-- BEGIN DATA FOR THIS EXERCISE --

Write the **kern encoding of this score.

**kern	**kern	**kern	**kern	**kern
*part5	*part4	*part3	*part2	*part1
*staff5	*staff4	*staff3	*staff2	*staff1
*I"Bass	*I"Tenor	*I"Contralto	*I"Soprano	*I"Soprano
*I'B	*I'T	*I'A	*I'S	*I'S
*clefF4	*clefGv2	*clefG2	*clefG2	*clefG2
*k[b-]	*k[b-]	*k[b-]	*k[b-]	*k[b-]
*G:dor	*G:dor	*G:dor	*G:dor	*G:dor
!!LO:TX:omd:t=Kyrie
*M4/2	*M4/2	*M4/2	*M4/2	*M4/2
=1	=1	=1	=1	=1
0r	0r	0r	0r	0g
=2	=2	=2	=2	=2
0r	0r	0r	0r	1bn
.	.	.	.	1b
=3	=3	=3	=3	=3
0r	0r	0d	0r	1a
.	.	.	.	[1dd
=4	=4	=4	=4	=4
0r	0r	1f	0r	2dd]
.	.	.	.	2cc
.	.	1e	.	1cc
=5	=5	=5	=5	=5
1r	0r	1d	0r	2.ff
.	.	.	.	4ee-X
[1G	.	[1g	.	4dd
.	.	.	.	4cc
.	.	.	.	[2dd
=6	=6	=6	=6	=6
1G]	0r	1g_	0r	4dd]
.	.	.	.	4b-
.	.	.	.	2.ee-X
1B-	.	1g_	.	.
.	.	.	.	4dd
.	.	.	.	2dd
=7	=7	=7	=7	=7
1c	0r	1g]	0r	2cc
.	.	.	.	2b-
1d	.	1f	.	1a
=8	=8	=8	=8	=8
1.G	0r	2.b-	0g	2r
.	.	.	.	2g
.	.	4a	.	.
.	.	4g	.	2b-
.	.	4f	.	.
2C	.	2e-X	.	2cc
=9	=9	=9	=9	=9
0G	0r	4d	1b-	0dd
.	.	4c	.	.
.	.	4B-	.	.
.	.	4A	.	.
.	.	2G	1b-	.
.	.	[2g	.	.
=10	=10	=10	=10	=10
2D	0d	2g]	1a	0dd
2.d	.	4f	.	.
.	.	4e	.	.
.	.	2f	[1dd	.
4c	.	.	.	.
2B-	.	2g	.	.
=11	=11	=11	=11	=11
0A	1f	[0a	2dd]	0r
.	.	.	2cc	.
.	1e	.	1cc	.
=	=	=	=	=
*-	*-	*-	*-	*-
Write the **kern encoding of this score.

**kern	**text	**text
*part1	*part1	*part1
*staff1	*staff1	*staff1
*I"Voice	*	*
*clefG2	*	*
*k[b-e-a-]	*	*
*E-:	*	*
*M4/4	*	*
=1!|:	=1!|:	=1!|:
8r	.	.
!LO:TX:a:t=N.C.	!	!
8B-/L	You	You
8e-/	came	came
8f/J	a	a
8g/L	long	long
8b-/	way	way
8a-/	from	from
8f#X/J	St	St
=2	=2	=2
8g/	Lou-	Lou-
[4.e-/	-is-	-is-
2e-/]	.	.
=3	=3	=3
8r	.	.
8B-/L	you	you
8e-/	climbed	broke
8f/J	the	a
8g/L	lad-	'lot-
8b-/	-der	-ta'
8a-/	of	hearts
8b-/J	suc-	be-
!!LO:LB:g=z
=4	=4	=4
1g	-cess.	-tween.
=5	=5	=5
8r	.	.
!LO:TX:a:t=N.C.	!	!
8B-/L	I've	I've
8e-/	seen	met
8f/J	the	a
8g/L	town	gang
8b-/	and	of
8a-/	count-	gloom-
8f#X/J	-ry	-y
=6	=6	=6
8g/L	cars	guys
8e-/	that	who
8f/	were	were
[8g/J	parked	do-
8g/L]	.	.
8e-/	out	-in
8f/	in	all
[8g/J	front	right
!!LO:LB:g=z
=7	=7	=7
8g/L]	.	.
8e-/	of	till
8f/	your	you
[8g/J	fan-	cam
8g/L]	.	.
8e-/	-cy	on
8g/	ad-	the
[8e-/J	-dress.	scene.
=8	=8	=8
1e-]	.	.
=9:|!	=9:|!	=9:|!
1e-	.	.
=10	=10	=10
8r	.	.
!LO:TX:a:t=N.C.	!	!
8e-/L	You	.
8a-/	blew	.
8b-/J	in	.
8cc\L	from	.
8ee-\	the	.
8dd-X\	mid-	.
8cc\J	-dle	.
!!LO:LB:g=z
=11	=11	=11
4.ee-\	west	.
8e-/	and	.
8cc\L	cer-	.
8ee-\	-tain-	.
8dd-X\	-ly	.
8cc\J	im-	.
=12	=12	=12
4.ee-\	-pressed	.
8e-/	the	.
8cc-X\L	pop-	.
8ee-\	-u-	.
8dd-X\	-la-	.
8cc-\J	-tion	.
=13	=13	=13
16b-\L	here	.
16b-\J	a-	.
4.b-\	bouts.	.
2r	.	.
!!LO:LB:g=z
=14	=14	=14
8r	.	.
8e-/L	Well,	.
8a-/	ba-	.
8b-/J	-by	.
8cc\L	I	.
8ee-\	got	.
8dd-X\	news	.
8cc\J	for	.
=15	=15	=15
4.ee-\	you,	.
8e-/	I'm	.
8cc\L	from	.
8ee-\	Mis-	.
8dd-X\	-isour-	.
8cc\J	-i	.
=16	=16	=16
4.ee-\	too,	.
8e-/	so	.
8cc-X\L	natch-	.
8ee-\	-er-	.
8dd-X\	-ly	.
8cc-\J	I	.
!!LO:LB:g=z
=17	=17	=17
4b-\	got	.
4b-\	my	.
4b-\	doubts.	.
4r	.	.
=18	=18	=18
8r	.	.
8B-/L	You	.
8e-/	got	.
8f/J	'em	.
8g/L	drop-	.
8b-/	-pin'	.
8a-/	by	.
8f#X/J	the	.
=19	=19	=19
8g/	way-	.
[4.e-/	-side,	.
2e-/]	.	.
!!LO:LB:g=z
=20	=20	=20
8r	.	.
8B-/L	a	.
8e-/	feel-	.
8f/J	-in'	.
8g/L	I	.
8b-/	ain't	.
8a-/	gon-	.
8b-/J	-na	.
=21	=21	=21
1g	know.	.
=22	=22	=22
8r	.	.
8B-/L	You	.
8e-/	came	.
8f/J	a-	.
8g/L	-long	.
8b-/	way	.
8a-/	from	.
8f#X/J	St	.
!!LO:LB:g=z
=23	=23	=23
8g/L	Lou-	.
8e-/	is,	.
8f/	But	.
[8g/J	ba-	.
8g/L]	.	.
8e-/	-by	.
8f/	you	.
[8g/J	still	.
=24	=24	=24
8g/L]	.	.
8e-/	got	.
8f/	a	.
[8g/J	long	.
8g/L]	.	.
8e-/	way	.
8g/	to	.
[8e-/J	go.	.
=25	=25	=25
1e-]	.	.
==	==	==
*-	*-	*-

-- END DATA FOR THIS EXERCISE --

= TASK DIRECTIONS =
Please collect every line above that contains the string "kern". Case counts.

= RESULT OF THIS TASK =
Write the **kern encoding of this score.
**kern	**kern	**kern	**kern	**kern
Write the **kern encoding of this score.
**kern	**text	**text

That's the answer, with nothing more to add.